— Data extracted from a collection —
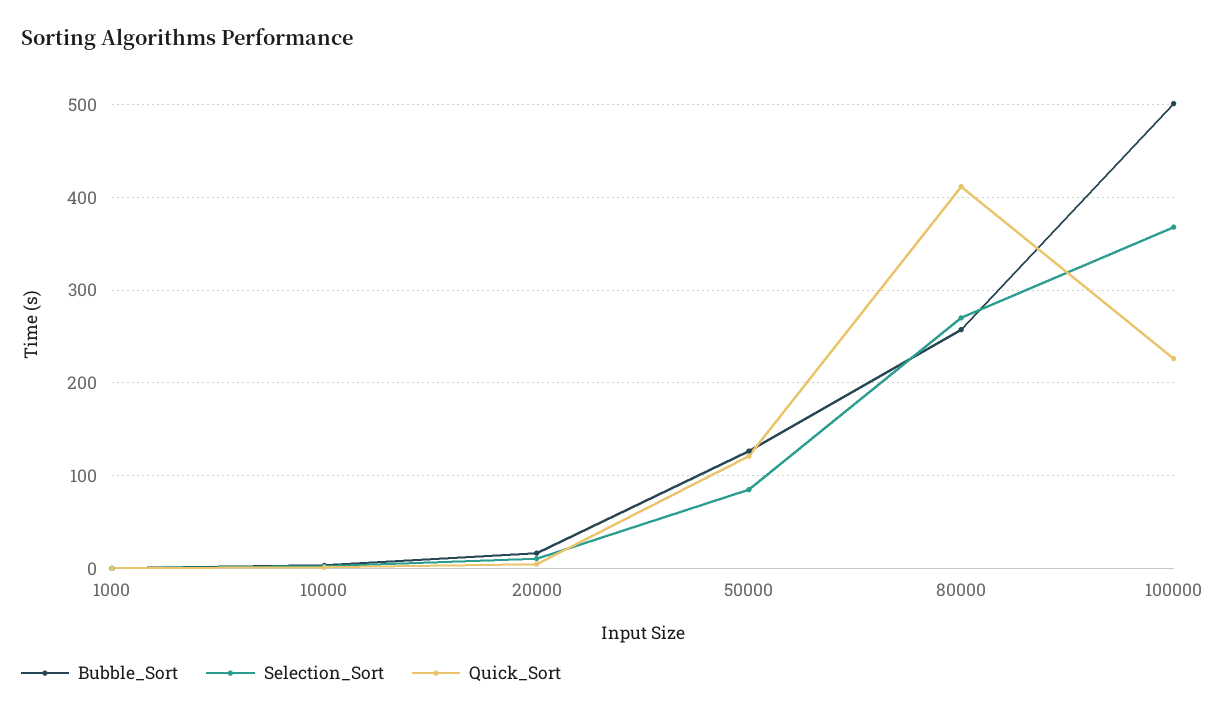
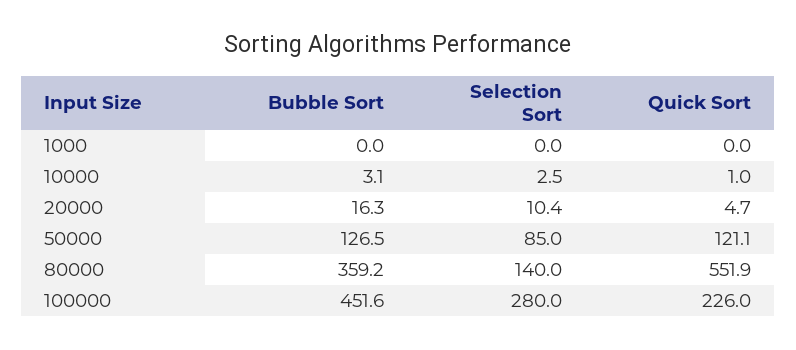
  {
    "Bubble_Sort": {
      "1000": 0,
      "10000": 3.1,
      "20000": 16.3,
      "50000": 126.5,
-     "80000": 260,
+     "80000": 359.2,
-     "100000": 500
+     "100000": 451.6
    },
    "Selection_Sort": {
      "1000": 0,
      "10000": 2.5,
      "20000": 10.4,
      "50000": 85,
-     "80000": 270,
+     "80000": 140,
-     "100000": 370
+     "100000": 280
    },
    "Quick_Sort": {
      "1000": 0,
      "10000": 1,
      "20000": 4.7,
      "50000": 121.1,
-     "80000": 410,
+     "80000": 551.9,
      "100000": 226
    }
  }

— Problem statement —
Now write out the data word for word, skipping every picture in it.

— Completed task —
  {
    "Bubble_Sort": {
      "1000": 0,
      "10000": 3.1,
      "20000": 16.3,
      "50000": 126.5,
-     "80000": 260,
+     "80000": 359.2,
-     "100000": 500
+     "100000": 451.6
    },
    "Selection_Sort": {
      "1000": 0,
      "10000": 2.5,
      "20000": 10.4,
      "50000": 85,
-     "80000": 270,
+     "80000": 140,
-     "100000": 370
+     "100000": 280
    },
    "Quick_Sort": {
      "1000": 0,
      "10000": 1,
      "20000": 4.7,
      "50000": 121.1,
-     "80000": 410,
+     "80000": 551.9,
      "100000": 226
    }
  }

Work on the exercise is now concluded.